A few weeks ago I was wandering around the Connecting Manchester exhibition at MOSI with my wife when we spotted a braille computer with a label on it that read Programs by Chris Fisher:
Some long-lost memories flickered into life and I said ‘I think that’s my dad’. My dad was incredibly talented at making things, originally working as a research chemist he retrained as a computer programmer and is the reason I write software today. He worked on the BBC Micro and me and my step-brother spent many happy Saturdays fighting over whose turn it was on Elite or Chuckie Egg. After complaints from my step-mother about the noise coming from the speaker dad drilled a tidy hole in the case, fitted a headphone jack, and wired it up.
After seeing the machine I recalled dad doing some work with braille, the BBC Micro, and early speech synthesis.

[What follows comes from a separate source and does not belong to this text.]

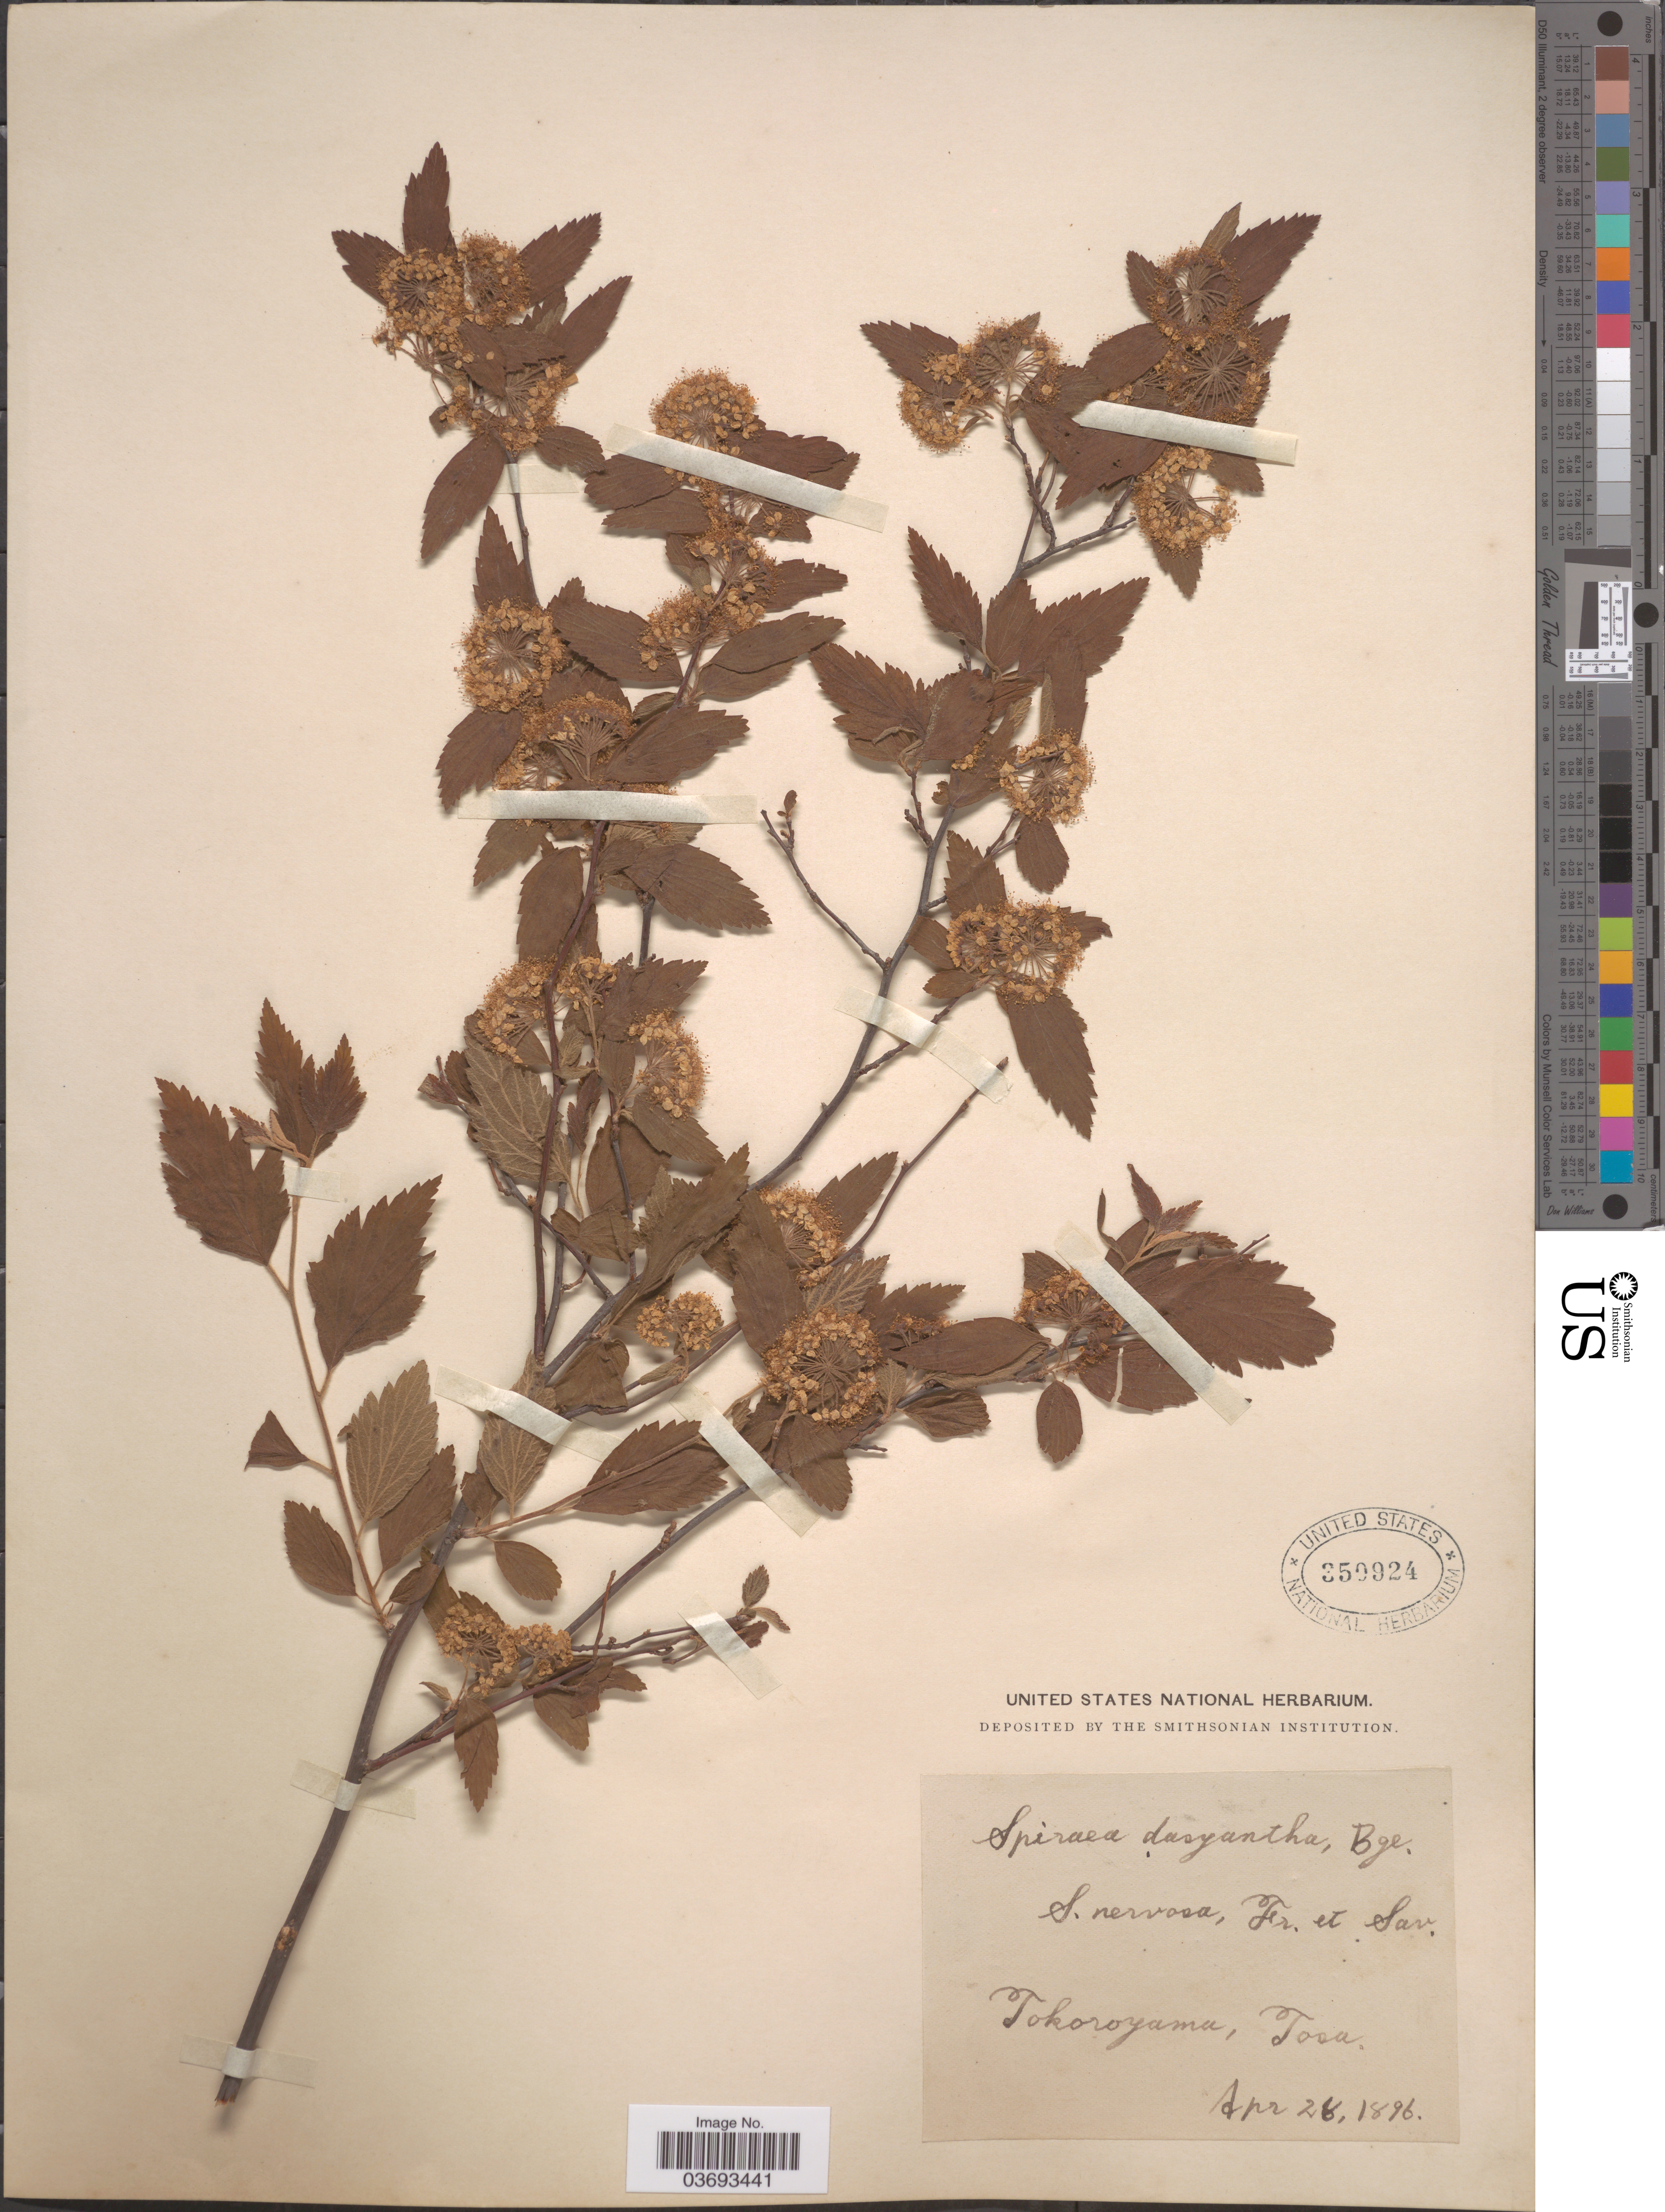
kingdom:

I checked with my mother and she confirmed that he was involved in some work to help blind children learn braille. One of the other braille machines in the exhibition had an old label on with the address of Syd Smith who had designed the Talking Braille Dots machine, I wrote Syd a letter and a week or two later I got an email from his widow Mavis confirming that dad had worked with her son Richard and husband Syd on the project:
I have kept all the information about the work that they did. If you wish it would be better for us to meet and I would be pleased for you to come here and look at papers that were written on the subject
I visited Mavis and learned that Syd had worked at Shawgrove School for the Visually Impaired in West Didsbury, Syd was passionate about finding a better way to help children learn braille and somehow my father got involved in the project (possibly due to working with the Open University, just up the road at the Fielden Park campus where there was a computer suite full of BBC Micros).
When I started looking into all this I had a vague fantasy of someone somewhere still having a floppy disk with my dads software on, incredibly amongst the papers and letters is a full print-out of the sourcecode for an application my Dad had written called StarSpell:
StarSpell ran on a BBC Micro and let a teacher select a list of words from a dictionary inside the program, the user then had to input the correct braille symbols using the Talking Braille Dots machine (which would reply ‘That is correct. Well done.’).
There’s much more to this story, Syd’s hard work was never properly recognised, although someone else did shamelessly take the credit and even won an award from the BBC (this kind of thing still happens all the time in the tech world today). For me it’s been a happy reminder of my dad at his best, he died when I was 15 and it took me over a decade to recover (and finally grow up).
With many thanks to Mavis Smith for helping me put all the pieces together.